Посмотрев один на другого, друзья безмолвно насладились юмором вставки. Между ними такое называлось – кадить дуракам прямо в глаза.

Лицо евнуха сделалось жестким.

– Не забудь написать о судьбе благородных риторов! – сказал он.

Разорвав Асклепиодота, неаполитанцы бросились к дому Пастора. Но старый ритор, узнав о падении города, умер сразу от горя. Завладев бездыханным телом, новые подданные великой империи посадили его на кол.

«Вот так и бывает, – думал Каллигон, зная, что его мысли совпадают с мыслями друга. – Следует ли поддаваться жалости к несчастным? Лишь изменится их участь, и они делаются не хуже ли своих вчерашних угнетателей!» Следя за рукой Прокопия, Каллигон утешался тем, что имена и дела двух благородных неаполитанцев сохраняются в истории.

Отдыхая, Прокопий откинулся, и друзья начали беседу почти без слов.

– Тацит, – назвал Каллигон имя историка, беспощадного обличителя императоров, и сжал тонкие, как у кошки, губы. В его глазах Прокопий прочел вопрос: «Когда же ты соберешься рассказать правду о Власти?»

С улыбкой, чуть тронувшей углы рта и глаз, Прокопий твердо постучал пальцами по доске столика. Это обозначало:

«Когда-нибудь, когда-нибудь. Но я это сделаю, сделаю, сделаю…»

Друзей тешила взаимная понятливость, они любили немые беседы, полные значительных мыслей.

Нет власти, происходящей не от бога, сказал Христос. Есть нечто сатанинское даже в скрытом недовольстве установленной властью.

Свободнорожденный ромей Прокопий и вольноотпущенник Каллигон, человек безвестный, за малолетством не запомнивший рода-племени, получали одинаково острое удовольствие от запретного плода. Но вкушали осторожно. Раб решается зачерпнуть из полного чана лишь столько вина, сколько не отразится на уровне манящей жидкости, и не пьет допьяна.

Во времена империи человек без больших усилий обучался обрекать себя на молчание. В том мире бродили своеобразные узники, гордые своим одиночным заключением. Ни друзьям, ни братьям, ни женам они не доверяли. Не столько даже из страха за самих себя. Они полагали, что благородно тащить опасный гнет вольнодумия только на собственных плечах.
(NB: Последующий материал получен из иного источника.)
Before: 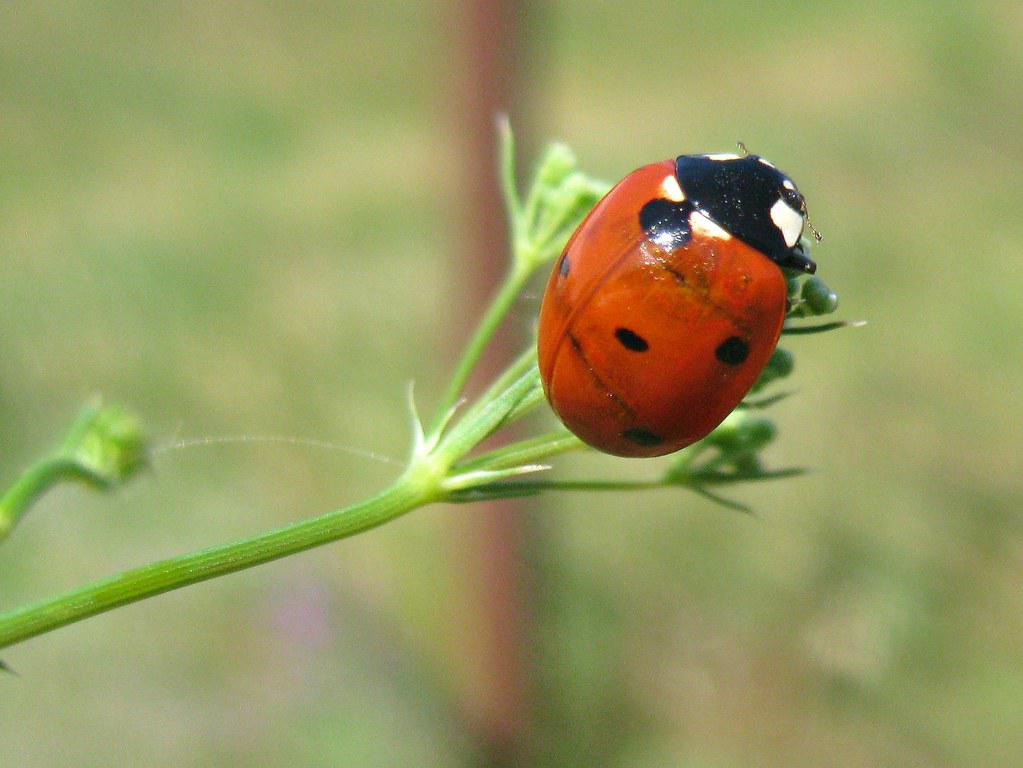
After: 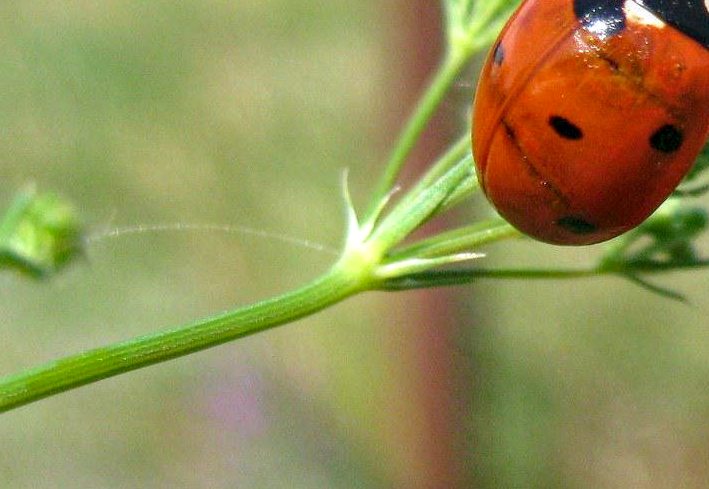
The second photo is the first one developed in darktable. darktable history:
local contrast: on, module defaults
haze removal: compatibility mode true, adaptive false
crop: left 6.488%, top 27.668%, right 24.183%, bottom 8.656%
Прокопий беседовал с новым ипаспистом. Этот славянин свободно изъяснялся по-эллински. Прокопий любил выспрашивать варваров. Не доверяя людям, оберегая честь ученого, историк хотел вносить в свои книги лишь то, что перепроверялось многими свидетельствами. Сейчас он с радостью еще раз убедился, что правильным было записанное им о славянах, что живут они в демократии. Он верно понял, что многие названия славянских племен не мешают их кровному единству, что анты и славяне суть люди одной крови, одних обычаев.

Индульф ушел, будто бы внятно ответив на все вопросы. Но нечто осталось в самом воздухе, какая-то призрачная тень среди тонких-тонких нитей масляной копоти. Быть может, такие ощущения человеком человека можно сравнить с тем, как животные тонкого обоняния запоминают волнующий в своей неизвестности новый запах.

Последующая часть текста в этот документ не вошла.